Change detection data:
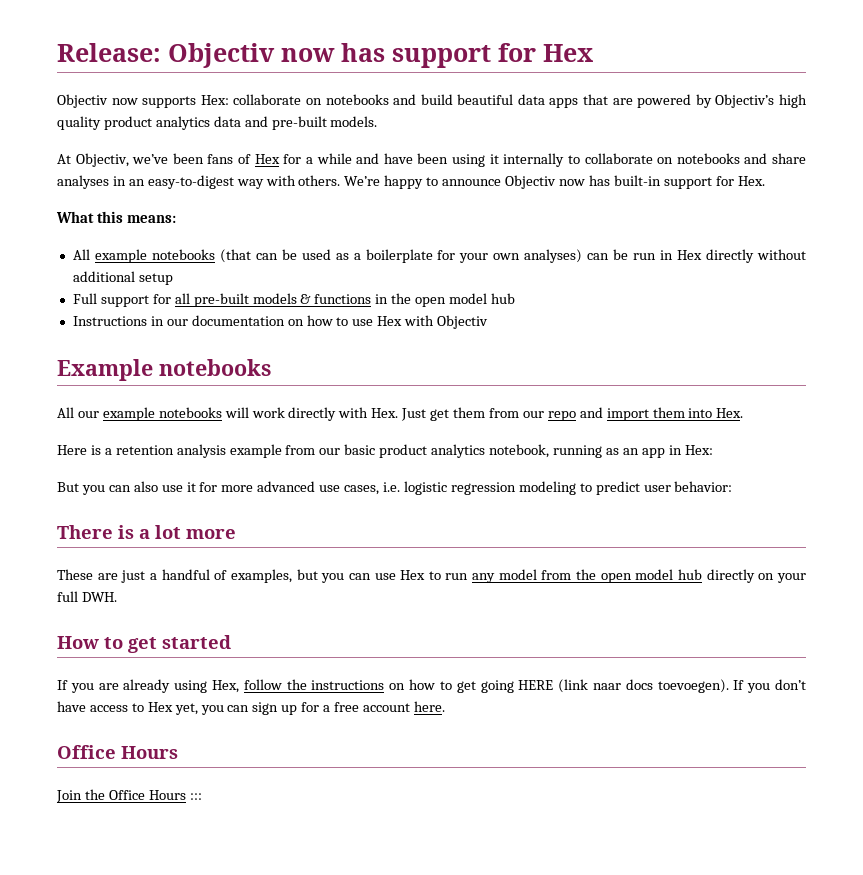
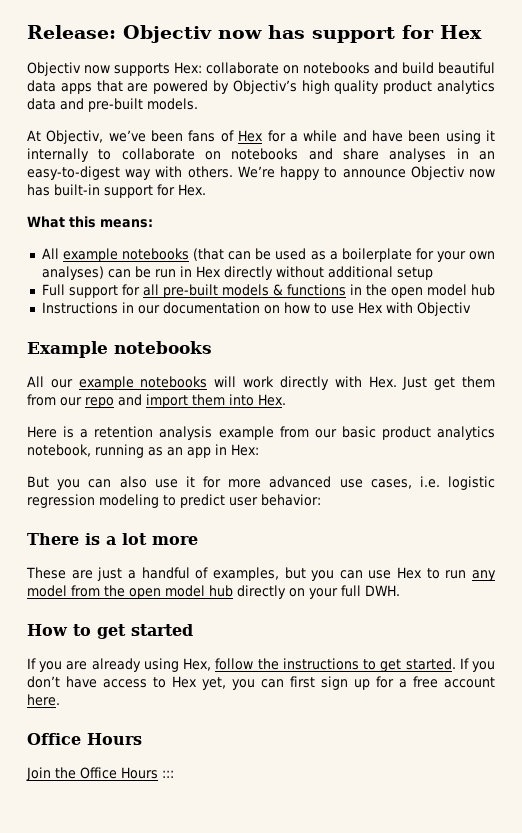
[389,679,729,693] on how to get going HERE (link naar docs toevoegen). -> [363,658,456,672] to get started.
(250, 708) none -> [290,676,315,688] first

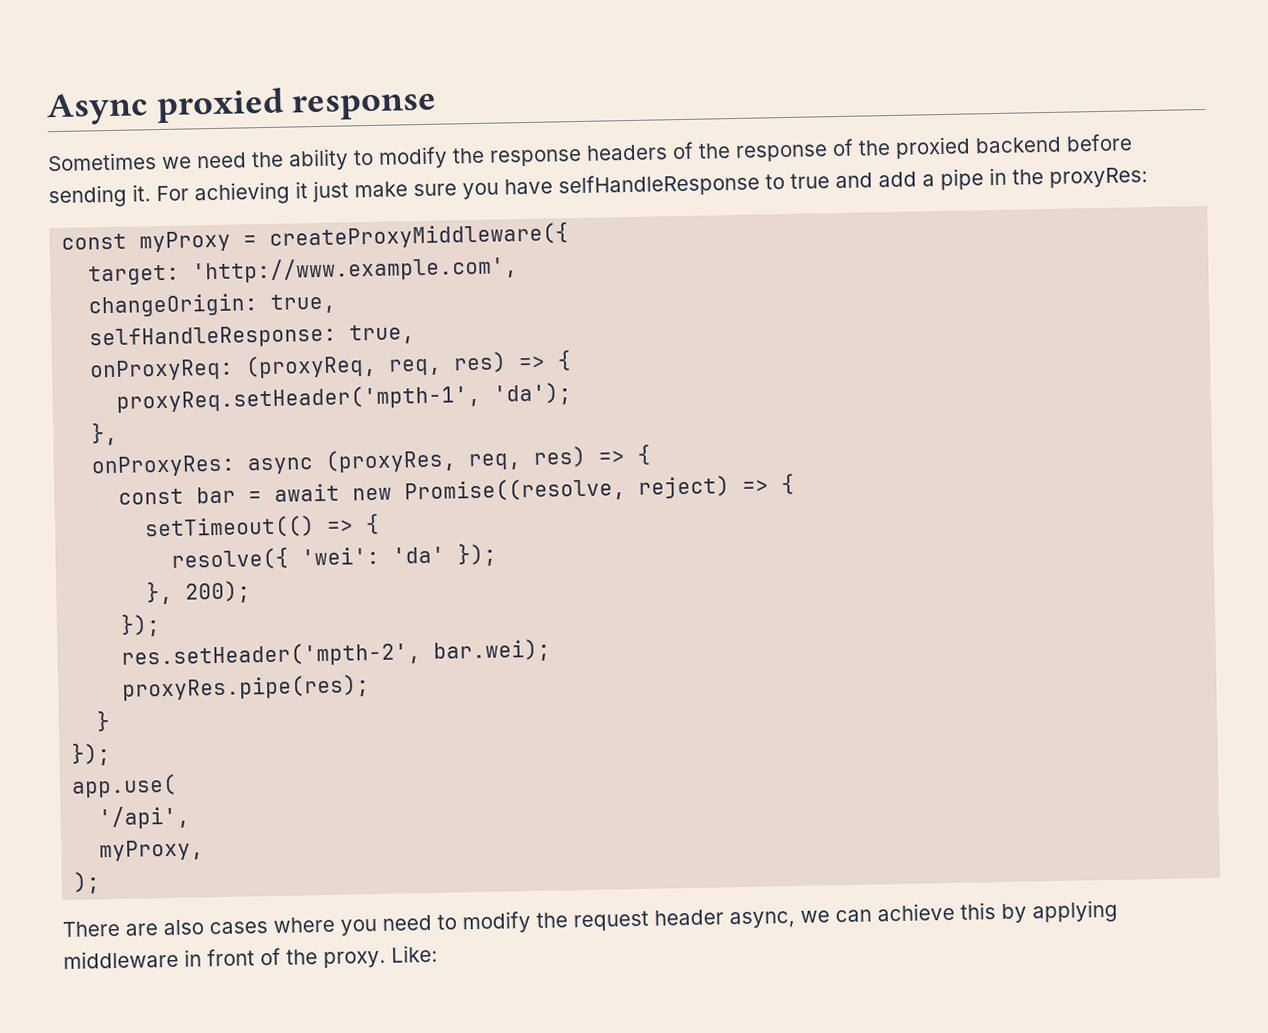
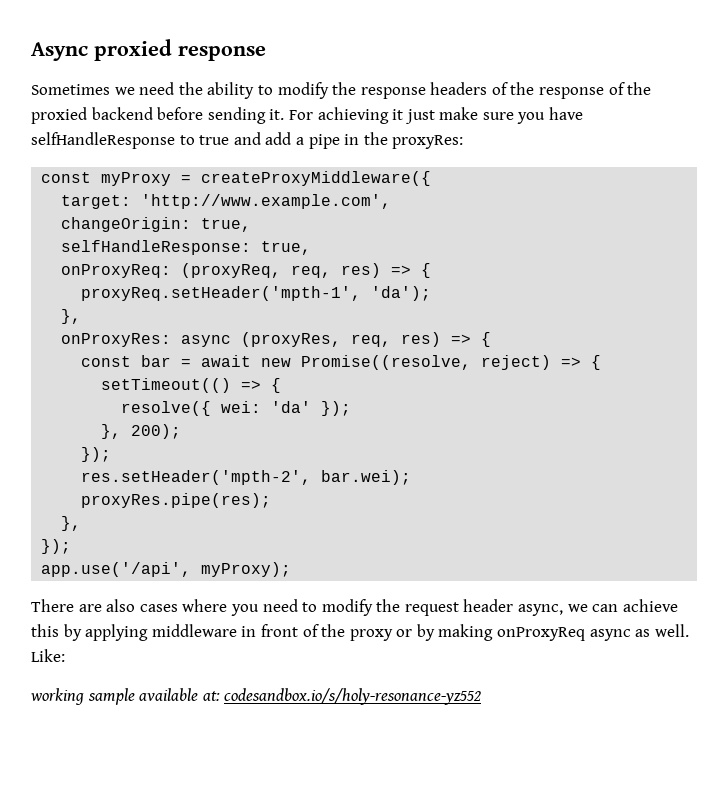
[301,546,381,566] 'wei': -> [221,401,262,413] wei:
[96,711,112,732] [71,743,112,766] [71,773,178,798] [98,805,191,830] [99,839,205,862] [73,871,102,894] } // }); // app.use( // '/api', // myProxy, // ); -> [61,516,82,531] [41,539,72,554] [41,562,292,577] }, // }); // app.use('/api', myProxy);
[323,944,438,969] proxy. Like: -> [349,624,689,641] [31,649,65,662] [30,688,482,705] proxy or by making onProxyReq async as well. Like: // working sample available at: codesandbox.io/s/holy-resonance-yz552

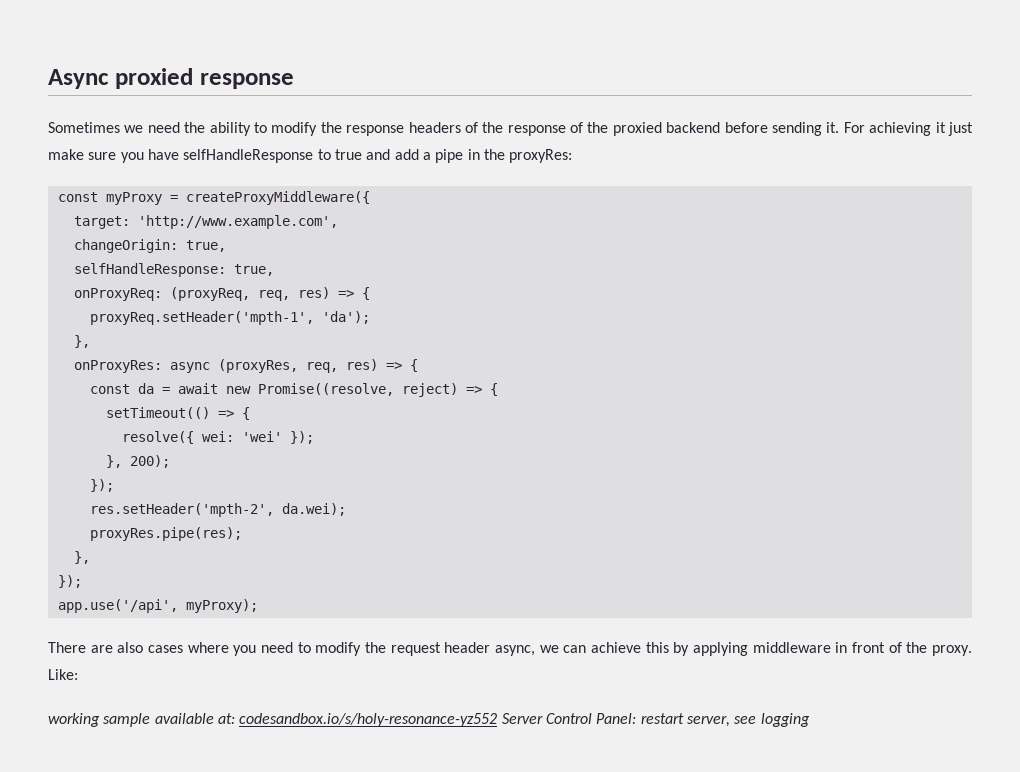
[141,355,172,367] bar -> [137,383,154,394] da
[271,401,312,413] 'da' -> [241,431,282,442] 'wei'
[321,470,412,485] bar.wei); -> [281,503,346,516] da.wei);
[349,624,689,641] proxy or by making onProxyReq async as well. -> [931,645,972,656] proxy.
(482, 696) none -> [501,713,810,727] Server Control Panel: restart server, see logging

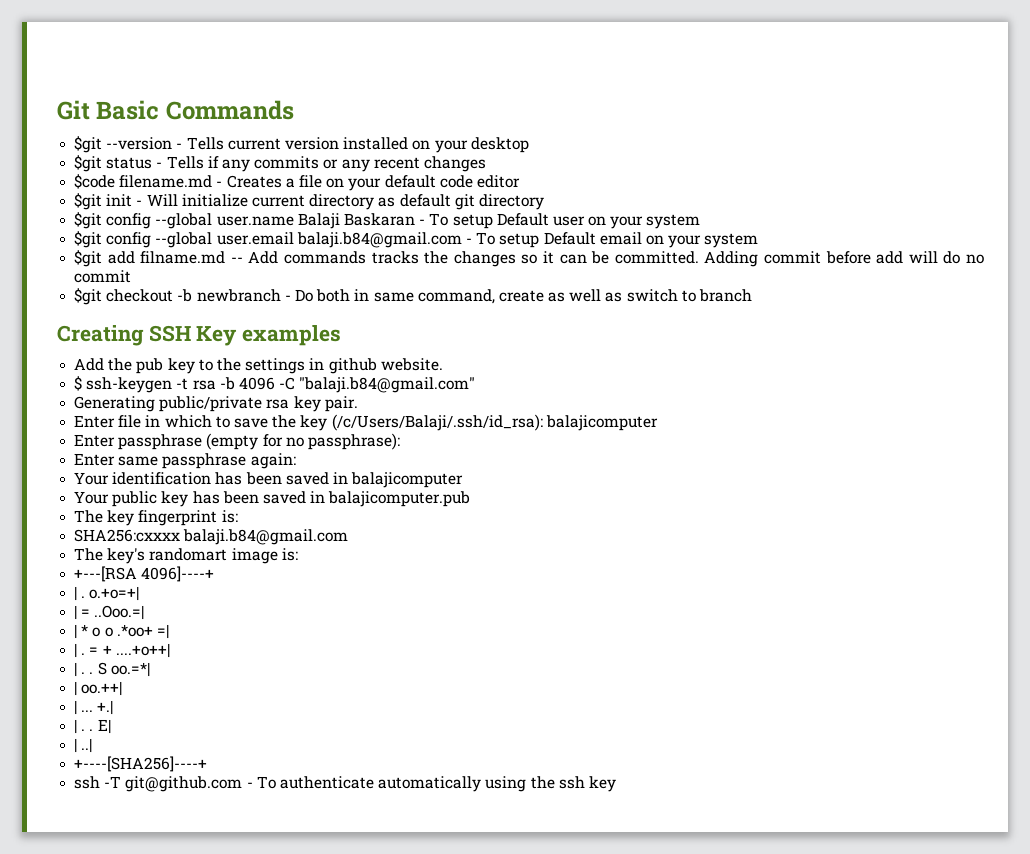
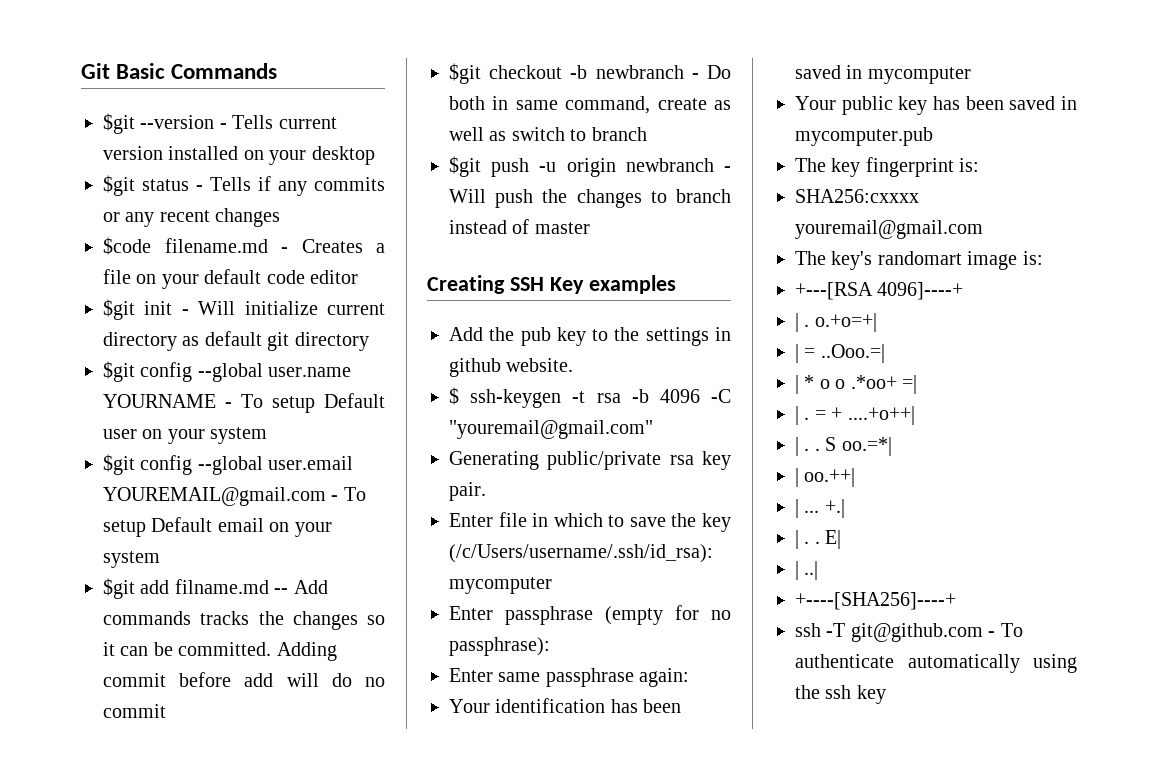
[297,213,415,229] Balaji Baskaran -> [103,394,216,408] YOURNAME
[296,232,462,248] balaji.b84@gmail.com -> [103,487,326,506] YOUREMAIL@gmail.com
(753, 295) none -> [449,156,731,177] [449,189,731,208] [449,219,590,234] // $git push -u origin newbranch - Will push the changes to branch instead of master
[299,377,476,393] "balaji.b84@gmail.com" -> [449,420,653,439] "youremail@gmail.com"
[331,414,658,431] (/c/Users/Balaji/.ssh/id_rsa): balajicomputer -> [449,544,713,563] [449,577,552,594] (/c/Users/username/.ssh/id_rsa): mycomputer
[351,472,464,488] balajicomputer -> [867,67,971,84] mycomputer
[328,491,471,507] balajicomputer.pub -> [795,127,933,146] mycomputer.pub
[183,529,349,545] balaji.b84@gmail.com -> [795,220,983,239] youremail@gmail.com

**Problem to work on:** Restate each of the entries above word for word and skip every image.

**Answer for this exercise:**
[389,679,729,693] on how to get going HERE (link naar docs toevoegen). -> [363,658,456,672] to get started.
(250, 708) none -> [290,676,315,688] first

[301,546,381,566] 'wei': -> [221,401,262,413] wei:
[96,711,112,732] [71,743,112,766] [71,773,178,798] [98,805,191,830] [99,839,205,862] [73,871,102,894] } // }); // app.use( // '/api', // myProxy, // ); -> [61,516,82,531] [41,539,72,554] [41,562,292,577] }, // }); // app.use('/api', myProxy);
[323,944,438,969] proxy. Like: -> [349,624,689,641] [31,649,65,662] [30,688,482,705] proxy or by making onProxyReq async as well. Like: // working sample available at: codesandbox.io/s/holy-resonance-yz552

[141,355,172,367] bar -> [137,383,154,394] da
[271,401,312,413] 'da' -> [241,431,282,442] 'wei'
[321,470,412,485] bar.wei); -> [281,503,346,516] da.wei);
[349,624,689,641] proxy or by making onProxyReq async as well. -> [931,645,972,656] proxy.
(482, 696) none -> [501,713,810,727] Server Control Panel: restart server, see logging

[297,213,415,229] Balaji Baskaran -> [103,394,216,408] YOURNAME
[296,232,462,248] balaji.b84@gmail.com -> [103,487,326,506] YOUREMAIL@gmail.com
(753, 295) none -> [449,156,731,177] [449,189,731,208] [449,219,590,234] // $git push -u origin newbranch - Will push the changes to branch instead of master
[299,377,476,393] "balaji.b84@gmail.com" -> [449,420,653,439] "youremail@gmail.com"
[331,414,658,431] (/c/Users/Balaji/.ssh/id_rsa): balajicomputer -> [449,544,713,563] [449,577,552,594] (/c/Users/username/.ssh/id_rsa): mycomputer
[351,472,464,488] balajicomputer -> [867,67,971,84] mycomputer
[328,491,471,507] balajicomputer.pub -> [795,127,933,146] mycomputer.pub
[183,529,349,545] balaji.b84@gmail.com -> [795,220,983,239] youremail@gmail.com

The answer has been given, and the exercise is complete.